Text under study:
════════════════

The eighth circuit has recently reached the same result on very similar facts. St. Louis Union Trust Co. v. Merrill Lynch, Pierce, Fenner & Smith, Inc., 562 F.2d 1040 (8th Cir. 1977), Cert. den. 435 U.S. 925, 98 S.Ct. 1490, 55 L.Ed.2d 519 (1978).20 St. Louis Union concerned an option held by Merrill Lynch to purchase its stock at "adjusted net book value" upon the death of a shareholder-employee. The shareholder died in 1970 and Merrill Lynch timely exercised its option at the established price. Shortly thereafter Merrill Lynch went public and offered its stock to the public at a price approximately three times that paid to the deceased shareholder's estate. The decedent's estate brought suit based upon the failure of Merrill Lynch to disclose its plan to go public at the time it purchased the decedent's stock.

17

The eighth circuit, after finding the stock restriction enforceable under the relevant state law (Delaware), held that the estate could not recover for this nondisclosure. The court noted that causation in fact is an essential element for recovery under § 10(b) and Rule 10b-5. It stated that causation has been analyzed both in terms of materiality and reliance, Id. at 1048, but the result was the same there under either mode of analysis, Id. at 1049. Any "loss" was not caused by a material omission but was caused by an enforceable, timely exercised stock restriction triggered by the shareholder's death. Id.

════════════════

Records from a data source
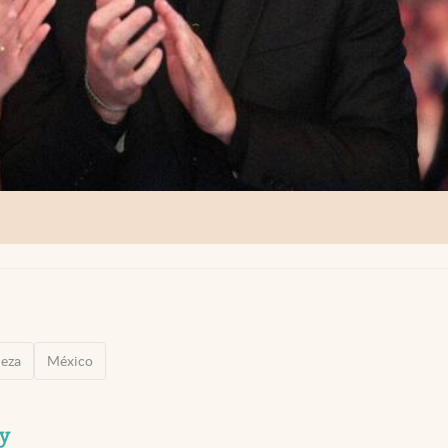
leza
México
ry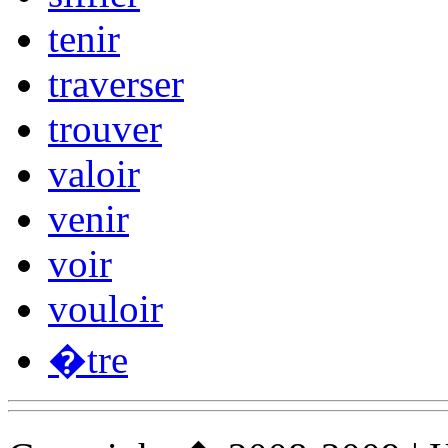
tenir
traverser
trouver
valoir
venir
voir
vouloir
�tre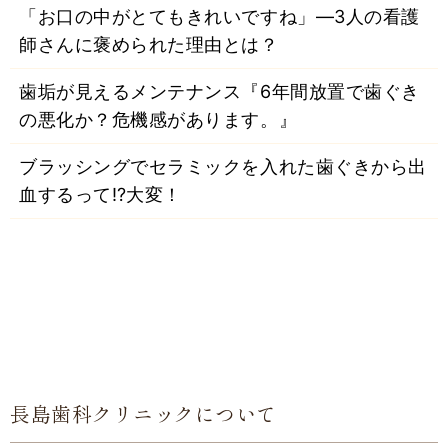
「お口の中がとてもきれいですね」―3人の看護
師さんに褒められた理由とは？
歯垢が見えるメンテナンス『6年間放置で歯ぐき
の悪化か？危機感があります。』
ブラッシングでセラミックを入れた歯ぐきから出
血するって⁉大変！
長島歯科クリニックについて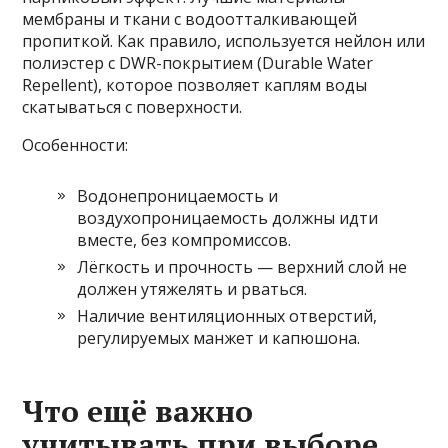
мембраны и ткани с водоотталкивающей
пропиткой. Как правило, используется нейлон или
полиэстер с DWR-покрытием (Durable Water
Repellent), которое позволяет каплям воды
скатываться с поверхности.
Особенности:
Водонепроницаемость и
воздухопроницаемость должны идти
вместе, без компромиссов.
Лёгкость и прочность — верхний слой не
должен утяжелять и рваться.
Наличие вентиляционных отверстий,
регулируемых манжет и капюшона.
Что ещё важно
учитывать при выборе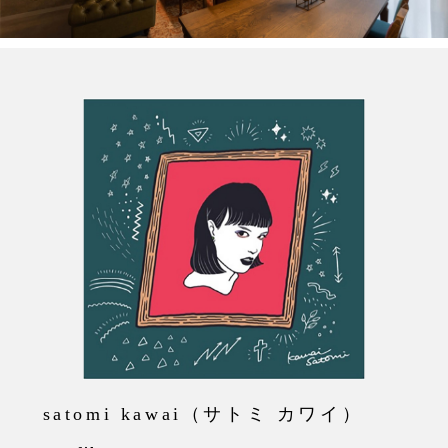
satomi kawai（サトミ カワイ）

════════════════

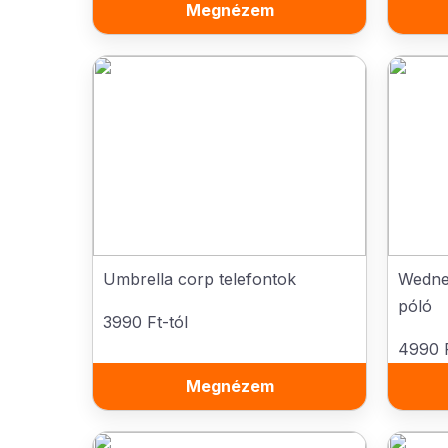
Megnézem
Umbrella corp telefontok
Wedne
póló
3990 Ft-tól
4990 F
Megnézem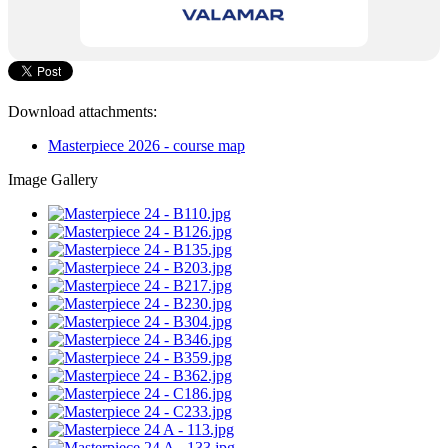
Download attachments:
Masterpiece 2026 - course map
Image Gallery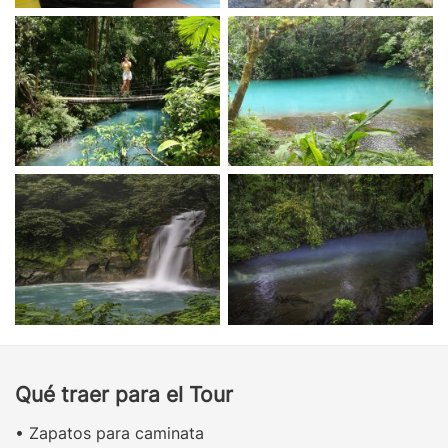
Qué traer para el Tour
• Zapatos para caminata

════════════════

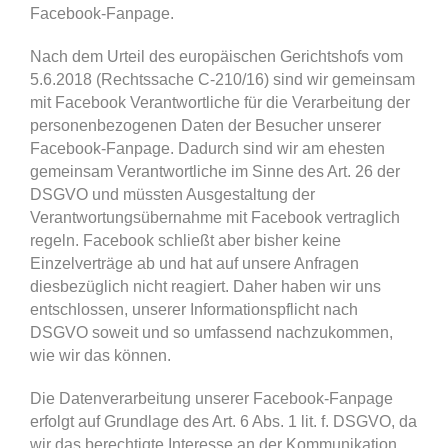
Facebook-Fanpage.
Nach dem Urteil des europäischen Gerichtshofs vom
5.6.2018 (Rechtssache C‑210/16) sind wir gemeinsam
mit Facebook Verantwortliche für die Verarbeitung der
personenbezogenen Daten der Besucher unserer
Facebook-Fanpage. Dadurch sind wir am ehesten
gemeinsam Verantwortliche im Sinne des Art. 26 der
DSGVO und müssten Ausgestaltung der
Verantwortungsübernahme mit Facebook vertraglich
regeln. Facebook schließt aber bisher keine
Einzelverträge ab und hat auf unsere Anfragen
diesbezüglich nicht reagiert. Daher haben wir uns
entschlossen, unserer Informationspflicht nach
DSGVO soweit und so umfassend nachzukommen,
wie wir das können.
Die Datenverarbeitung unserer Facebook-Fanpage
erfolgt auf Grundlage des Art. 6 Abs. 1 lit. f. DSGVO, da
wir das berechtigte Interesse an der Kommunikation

════════════════

What you will do: Extract the court-opinion excerpt about the Merrill Lynch stock option in full, word for word, with nothing changed.

Answer area:
The eighth circuit has recently reached the same result on very similar facts. St. Louis Union Trust Co. v. Merrill Lynch, Pierce, Fenner & Smith, Inc., 562 F.2d 1040 (8th Cir. 1977), Cert. den. 435 U.S. 925, 98 S.Ct. 1490, 55 L.Ed.2d 519 (1978).20 St. Louis Union concerned an option held by Merrill Lynch to purchase its stock at "adjusted net book value" upon the death of a shareholder-employee. The shareholder died in 1970 and Merrill Lynch timely exercised its option at the established price. Shortly thereafter Merrill Lynch went public and offered its stock to the public at a price approximately three times that paid to the deceased shareholder's estate. The decedent's estate brought suit based upon the failure of Merrill Lynch to disclose its plan to go public at the time it purchased the decedent's stock.

17

The eighth circuit, after finding the stock restriction enforceable under the relevant state law (Delaware), held that the estate could not recover for this nondisclosure. The court noted that causation in fact is an essential element for recovery under § 10(b) and Rule 10b-5. It stated that causation has been analyzed both in terms of materiality and reliance, Id. at 1048, but the result was the same there under either mode of analysis, Id. at 1049. Any "loss" was not caused by a material omission but was caused by an enforceable, timely exercised stock restriction triggered by the shareholder's death. Id.